* _WORK ITEM A_
Decide whether each statement below agrees with the passage on viral culture and serology. Answer yes or no for each and quote the words of the passage that settle it. (i) In shell vial culture, the cells are incubated for 24 to 72 hours before staining. (ii) Shell vial culture is more sensitive than molecular detection. (iii) Serology tests cost more than other techniques.
* _WORK ITEM B_
The passage on viral culture and serology describes screening blood products for transfusion. List every infectious agent it names for that purpose.
* _WORK ITEM C_
Please resume the passage on viral culture and serology right after its last sentence.

* _EXTRACT TO READ_
※
A modification of the tissue culture technique is done to detect cytomegalovirus and several respiratory viruses in clinical specimens called rapid centrifugation cultures or shell vial cultures. In this method, the specimen is centrifuged onto tissue culture cells that are growing on a round glass coverslip inside a vial referred to as a shell vial. The cells are incubated for a brief period of time (24 to 72 hours) and then stained with fluorescent antibodies to detect the virus. This technique is much more rapid and sensitive than conventional tissue culture but is still less sensitive than molecular detection.
It is not always possible to isolate a microorganism by culture, visualize it microscopically, or detect it by antigenic or molecular detection techniques. In those situations, an alternative approach is to determine if the patient has mounted an immune response against a specific agent as evidence that he or she has been infected with that agent. The immune response is generally measured by detecting antibodies in the serum of patients—thus the name serology.
Serology has both advantages and disadvantages. As advantages, (i) specimens for testing are readily available; (ii) antibodies are relatively stable molecules, so transport is not a major concern as it is with culture; and (iii) tests have been designed that can detect most known agents, such as HIV and HCV, which are difficult to detect by other means. Depending on the target antigen against which the immune response is measured, the test can show both high sensitivity and high specificity. Compared with other techniques, these tests are relatively inexpensive and easy to perform, in part because they have been automated. As a result, they can be used to screen large numbers of specimens for selected infectious agents. For example, this approach is used to screen blood products used for transfusions to ensure that the transfused patient does not receive blood contaminated with hepatitis B and C viruses, HIV, or T. pallidum , the agent of syphilis.
※
* _DATA EXTRACT_
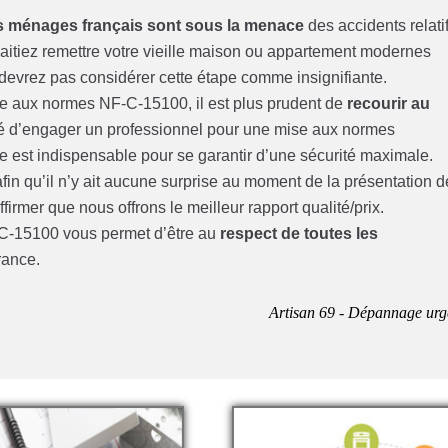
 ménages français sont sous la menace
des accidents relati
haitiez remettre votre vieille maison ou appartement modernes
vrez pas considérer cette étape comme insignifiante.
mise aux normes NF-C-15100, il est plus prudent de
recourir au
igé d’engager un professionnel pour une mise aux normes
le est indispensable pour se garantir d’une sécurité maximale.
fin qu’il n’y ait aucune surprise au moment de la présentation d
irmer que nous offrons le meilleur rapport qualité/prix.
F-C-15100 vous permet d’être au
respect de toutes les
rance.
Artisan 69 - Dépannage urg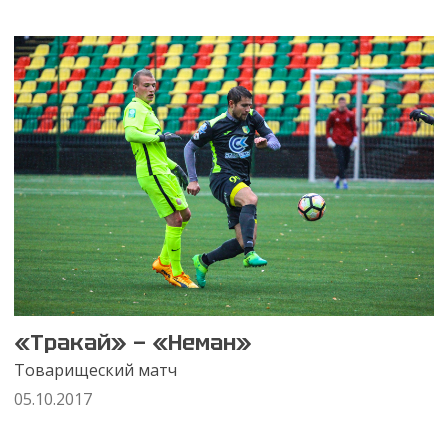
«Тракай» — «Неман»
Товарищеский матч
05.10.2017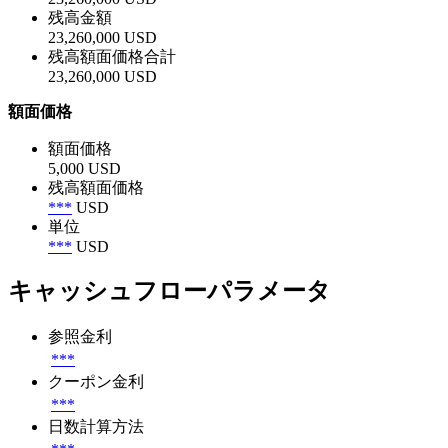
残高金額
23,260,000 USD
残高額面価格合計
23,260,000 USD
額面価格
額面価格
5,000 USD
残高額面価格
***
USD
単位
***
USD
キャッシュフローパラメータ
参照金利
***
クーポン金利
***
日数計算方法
※
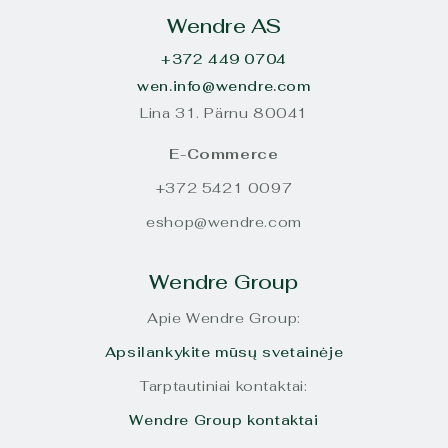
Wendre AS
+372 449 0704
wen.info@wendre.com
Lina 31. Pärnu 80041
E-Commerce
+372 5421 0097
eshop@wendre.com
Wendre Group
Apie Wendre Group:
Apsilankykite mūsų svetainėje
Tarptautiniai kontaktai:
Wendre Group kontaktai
※
* _ANSWER A_
(i) Yes: "The cells are incubated for a brief period of time (24 to 72 hours)"
(ii) No: "is still less sensitive than molecular detection"
(iii) No: "Compared with other techniques, these tests are relatively inexpensive and easy to perform"

* _ANSWER B_
Hepatitis B virus
Hepatitis C virus
HIV
T. pallidum

* _ANSWER C_
Serologic tests also have several disadvantages and should be interpreted with some caution. To have a positive test, the patient must have mounted an immune response. Serum obtained from an acutely ill patient may have been taken during the window period in an infection before the patient had time to mount an immune response. Therefore, to get the most accurate result, acuteand convalescentspecimens should be obtained. The convalescent specimen should show a significant increase (or, in some cases, decrease) from the antibody level of an acute specimen. This is usually a 4-fold change in the titer. Because the convalescent specimen should be obtained a minimum of 2 weeks after the acute specimen, serologic diagnosis is often retrospective. Because obtaining a convalescent specimen is often difficult logistically, the only value that may be available is that from the acute specimen. Patients may have relatively high antibody levels because of previous infection with the test organism and, as a result, may have a false-positive result. Antigenic cross-reactions between the test organism and other antigens may also lead to false-positive results. Some immunocompromised patients are unable to mount a response and may never have a positive serologic test.